図5の右の図に示すように、配線部材440は、
図3(a)の配線部材40の場合の長さL0とは異なる長さL4を有する導電板442aを含む。なお、図示しないが、導電板42bの位置には、導電板442aと同じ寸法の電動板が絶縁板443を介して設けられている。導電板442aの長さL4は、この例では、
図3(a)の場合の長さL0にくらべて、短く設定されている。そのため、導電板442aの自己インダクタンスは、
図3(a)の場合にくらべて、小さくなり、配線部材440全体のインダクタンスを小さくすることができる。
【0028】
本実施形態の電力変換装置の効果について説明する。
上述したとおり、実施形態の電力変換装置は、配線部材40を備えており、配線部材40では、導電板の長さや幅を異ならせ、あるいは、導電板の離間距離を異ならせることによって、配線部材のインダクタンスを調整することができる。配線部材40は、単位変換器30のコンデンサ32cとスイッチング素子32aとの接続に用いられるので、配線部材40のインダクタンス値を調整することによって、コンデンサへの充放電電流の波形を調整し、単位変換器30の変換効率を適切な値に調整することができる。
【0029】
MMCのような多数の単位変換器30を含む電力変換器では、電力変換器の変換効率やノイズ放射等の諸特性を目標値や、仕様値等の適切な値を達成するためには、各単位変換器30の変換効率やノイズ放射等の諸特性を最適な値にそろえる必要がある。

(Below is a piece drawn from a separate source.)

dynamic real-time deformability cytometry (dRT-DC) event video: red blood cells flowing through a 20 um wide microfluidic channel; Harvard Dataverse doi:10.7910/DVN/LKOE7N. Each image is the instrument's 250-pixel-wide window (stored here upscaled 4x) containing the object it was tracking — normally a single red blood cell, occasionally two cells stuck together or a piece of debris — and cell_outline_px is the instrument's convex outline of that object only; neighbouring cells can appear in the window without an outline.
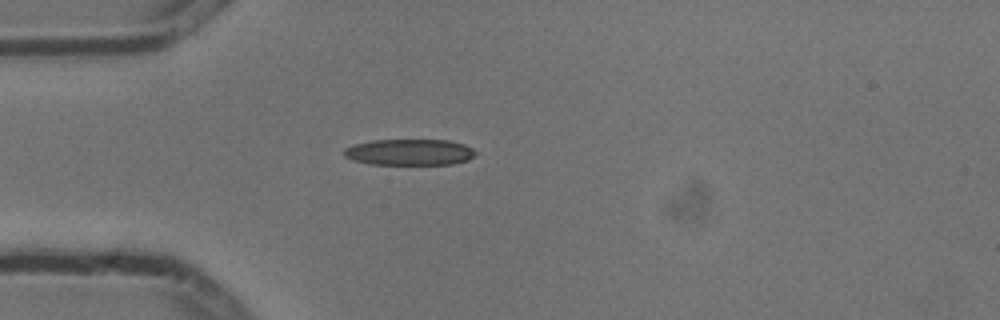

スイッチング素子32aの駆動条件を調整することによって、ある程度の性能調整は可能であるが、主電流が流れる配線に起因する寄生的な回路パラメータの特性を調整することができれば、より適切な性能を実現することができる。本実施形態では、上述のように、配線部材のインダクタンス値を調整することができるので、より簡便に適切な値を設定することが可能になる。
【0030】
導電板の寸法や、絶縁板の厚さ等をさまざま変えた配線部材をあらかじめ複数種類準備しておくことも可能である。単位変換器30ごとにより特性測定し、適切なパラメータを有する配線部材を選択することによって、単位変換器30の特性を単位変換器30ごとに最適に調整することができ、電力変換装置全体の性能を適切な値に調整することができる。
【0031】
以上説明した実施形態によれば、設置スペースを小さくしつつ、変換器の構造を簡素化した他励式電力変換装置を実現することができる。
【0032】
以上、本発明のいくつかの実施形態を説明したが、これらの実施形態は、例として提示したものであり、発明の範囲を限定することは意図していない。これら新規な実施形態は、その他のさまざまな形態で実施されることが可能であり、発明の要旨を逸脱しない範囲で、種々の省略、置き換え、変更を行うことができる。これら実施形態やその変形は、発明の範囲や要旨に含まれるとともに、特許請求の範囲に記載された発明およびその等価物の範囲に含まれる。また、前述の各実施形態は、相互に組み合わせて実施することができる。